Skatole (i.e. 3-methylindole) was not detected in the present study, confirming the findings of the previous study [14]. In addition, cadaverine and putrescine were not detected as cadaveric VOCs in this study. The absence of these biogenic amines, usually associated with the decay process [2], [49], is also confirmed in previous studies on volatile chemistry of human decay [3], [8]–[9] or swine decay [7], [14]. Indeed, biogenic amines have a low volatility and therefore are not frequently identified with gas chromatography [4]. Liquid chromatography (LC) is more suitable to detect biogenic amines [4]. Even so, 2-piperidone, a cadaverine metabolite [62], was detected in our cadaveric emanation. Sulfur compounds such as DMDS and DMTS are very frequent biomarkers in cadaveric samples of vertebrate tissues [3]–[5], [7]–[17]. Volatile sulfur compounds (VSCs or S-VOCs) come from the microbial breakdown of sulfur-containing amino acids (cysteine, methionine) [7]. The oxygenated compounds (organic acids, alcohols [3], [5], [49], ketones, aldehydes, esters and ethers [3]) come from the carbohydrate decomposition. The breakdown of nucleic acids provides nitrogenous bases, phosphates and sugars [2] whereas lipid degradation produces mainly fatty acids, hydrocarbons, oxygenated, phosphorus and nitrogen compounds [3], [49]. Nevertheless, it is important to remember that for some cadaveric compounds the pathways of their formation are not known in detail or are still completely unknown [4], [7].

It is interesting to note that the dothiepin (also called dosulepin [63]: 3-(dibenzo[b,e]thiepin-11(6H)-ylidene)-N,Ndimethylpropylamine [64]–[65]) was frequently found in our postmortem volatile samples. However, dothiepin is not a specific cadaveric VOC. Dothiepin is a tricyclic antidepressant with tranquilizing properties [63]–[65]. This compound was probably dosed antemortem to the pig by the veterinarian to improve the animal welfare. Indeed, psychotherapeutic drugs such as tricyclic antidepressants can be used to eliminate the anxiety-related behavior of animals [66]. To the best of our knowledge, this is the first time that drug was detected on a decaying corpse with headspace collection and bi-dimensional gas chromatography. Nevertheless, some basic drugs, including dothiepin, could be detected in postmortem blood samples using gas chromatography coupled to mass spectrometry with ion trap detection [67]. The headspace detection of volatile compounds of forensic interest (e.g. drugs, ethanol) on decaying corpse opens up new possibilities in forensic toxicology. Recent research has been conducted into the development of direct headspace sampling methods to analyze volatile compounds of forensic interest in human biological fluids [68]–[69].
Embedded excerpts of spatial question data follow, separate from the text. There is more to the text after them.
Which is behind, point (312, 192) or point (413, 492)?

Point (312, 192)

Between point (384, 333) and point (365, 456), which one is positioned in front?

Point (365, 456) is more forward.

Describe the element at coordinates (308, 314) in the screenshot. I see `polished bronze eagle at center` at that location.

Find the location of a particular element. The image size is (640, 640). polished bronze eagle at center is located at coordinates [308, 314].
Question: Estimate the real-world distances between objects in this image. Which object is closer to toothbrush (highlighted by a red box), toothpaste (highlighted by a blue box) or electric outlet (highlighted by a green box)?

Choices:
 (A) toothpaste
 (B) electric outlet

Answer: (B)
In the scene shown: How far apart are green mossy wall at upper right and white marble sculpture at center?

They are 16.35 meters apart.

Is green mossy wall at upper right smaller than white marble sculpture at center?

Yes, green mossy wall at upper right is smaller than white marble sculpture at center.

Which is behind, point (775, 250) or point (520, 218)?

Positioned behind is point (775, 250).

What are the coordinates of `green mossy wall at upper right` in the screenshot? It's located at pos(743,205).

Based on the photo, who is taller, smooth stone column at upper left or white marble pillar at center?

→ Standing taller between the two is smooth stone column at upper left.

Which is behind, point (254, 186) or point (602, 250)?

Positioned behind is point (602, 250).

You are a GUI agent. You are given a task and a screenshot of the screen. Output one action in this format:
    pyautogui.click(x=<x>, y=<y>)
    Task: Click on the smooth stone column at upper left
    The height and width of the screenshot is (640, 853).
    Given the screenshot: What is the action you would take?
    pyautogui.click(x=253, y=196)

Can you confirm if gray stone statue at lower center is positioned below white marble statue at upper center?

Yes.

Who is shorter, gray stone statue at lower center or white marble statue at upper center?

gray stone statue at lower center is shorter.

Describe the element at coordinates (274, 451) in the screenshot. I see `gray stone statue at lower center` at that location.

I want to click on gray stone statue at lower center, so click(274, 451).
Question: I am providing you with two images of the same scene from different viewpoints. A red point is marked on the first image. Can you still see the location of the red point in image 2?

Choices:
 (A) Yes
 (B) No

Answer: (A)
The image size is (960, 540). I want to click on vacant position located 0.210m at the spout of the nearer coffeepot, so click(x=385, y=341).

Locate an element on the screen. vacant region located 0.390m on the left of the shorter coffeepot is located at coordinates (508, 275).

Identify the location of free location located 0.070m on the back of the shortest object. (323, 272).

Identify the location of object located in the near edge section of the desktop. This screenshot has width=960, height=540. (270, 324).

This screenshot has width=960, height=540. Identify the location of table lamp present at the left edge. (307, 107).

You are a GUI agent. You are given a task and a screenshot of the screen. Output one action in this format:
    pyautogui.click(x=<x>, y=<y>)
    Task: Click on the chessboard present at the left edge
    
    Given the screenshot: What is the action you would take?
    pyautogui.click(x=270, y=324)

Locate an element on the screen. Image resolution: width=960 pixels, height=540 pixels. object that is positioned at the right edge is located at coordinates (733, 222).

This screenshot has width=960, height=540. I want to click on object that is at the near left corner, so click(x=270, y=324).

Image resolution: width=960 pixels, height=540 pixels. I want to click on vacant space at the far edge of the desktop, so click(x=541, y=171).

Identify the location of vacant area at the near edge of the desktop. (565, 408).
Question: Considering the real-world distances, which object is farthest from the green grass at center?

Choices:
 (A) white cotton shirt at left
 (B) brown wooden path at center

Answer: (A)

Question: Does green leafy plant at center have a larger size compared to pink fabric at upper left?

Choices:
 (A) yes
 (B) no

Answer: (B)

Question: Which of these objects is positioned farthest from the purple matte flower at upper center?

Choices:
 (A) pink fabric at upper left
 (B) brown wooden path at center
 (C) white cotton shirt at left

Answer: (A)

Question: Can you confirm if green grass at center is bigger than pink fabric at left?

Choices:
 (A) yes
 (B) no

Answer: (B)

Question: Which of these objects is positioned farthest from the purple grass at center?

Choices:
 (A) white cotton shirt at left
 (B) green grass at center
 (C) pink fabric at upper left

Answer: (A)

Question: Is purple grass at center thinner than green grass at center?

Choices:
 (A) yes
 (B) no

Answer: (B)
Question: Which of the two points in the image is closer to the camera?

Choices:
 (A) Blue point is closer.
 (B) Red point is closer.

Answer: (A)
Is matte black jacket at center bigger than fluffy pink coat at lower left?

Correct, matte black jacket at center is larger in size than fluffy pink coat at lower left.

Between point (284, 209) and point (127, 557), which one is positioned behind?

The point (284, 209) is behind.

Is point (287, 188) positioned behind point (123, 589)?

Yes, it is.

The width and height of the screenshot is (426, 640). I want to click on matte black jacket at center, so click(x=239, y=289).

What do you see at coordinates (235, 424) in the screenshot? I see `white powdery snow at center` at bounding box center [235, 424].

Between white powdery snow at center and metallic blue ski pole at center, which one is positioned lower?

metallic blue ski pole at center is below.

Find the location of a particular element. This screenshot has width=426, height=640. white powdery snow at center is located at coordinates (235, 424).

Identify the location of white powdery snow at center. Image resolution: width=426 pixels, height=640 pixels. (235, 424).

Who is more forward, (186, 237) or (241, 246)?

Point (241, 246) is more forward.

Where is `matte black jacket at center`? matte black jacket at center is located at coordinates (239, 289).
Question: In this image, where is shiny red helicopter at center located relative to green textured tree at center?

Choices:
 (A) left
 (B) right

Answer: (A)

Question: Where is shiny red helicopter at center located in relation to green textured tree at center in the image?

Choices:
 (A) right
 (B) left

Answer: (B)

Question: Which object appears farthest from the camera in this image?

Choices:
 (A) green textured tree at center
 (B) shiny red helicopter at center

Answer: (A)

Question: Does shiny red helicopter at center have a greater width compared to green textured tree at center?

In conclusion, this study provides the first documentation of the use of GCxGC-TOFMS to analyze pig decaying volatile compounds. The use of comprehensive GC could improve the characterization of the smell of death in terms of volatile constitution, rather than conventional GC. Indeed, the complexity of postmortem volatile samples requires more complex analytical methods [25]. Concerning data analysis, it would be interesting to include chemometrics analysis in future work. Nevertheless, the solvent extraction of the volatile organic compounds from the sorbent cartridges as well as the storage of the liquid fraction prior analyses is not adequate for the most volatile polar compounds, compared to the use of thermal desorption techniques, which is currently under investigation. However, our results demonstrated that bi-dimensional gas chromatography coupled with time-of-flight mass spectrometry is a powerful tool to analyze the volatile cadaveric emissions.